BEGIN Given records
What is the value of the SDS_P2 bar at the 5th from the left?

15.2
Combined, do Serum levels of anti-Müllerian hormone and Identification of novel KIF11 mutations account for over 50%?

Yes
END Given records
BEGIN Given records
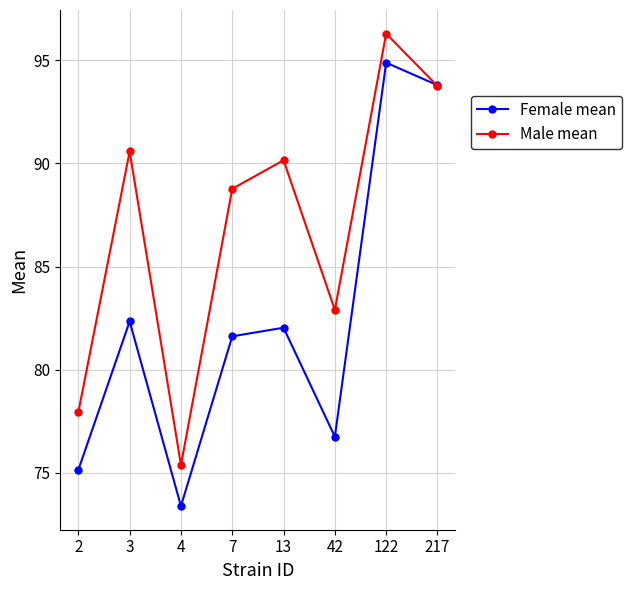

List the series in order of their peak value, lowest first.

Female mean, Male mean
END Given records
■ **Task description**:
Rewrite the lines starting at the line containing "List the series" and ending at the line containing "Female mean, Male mean", replacing "peak value" with "highest value" and leaving everything else unchanged.

■ **Worked solution**:
List the series in order of their highest value, lowest first.

Female mean, Male mean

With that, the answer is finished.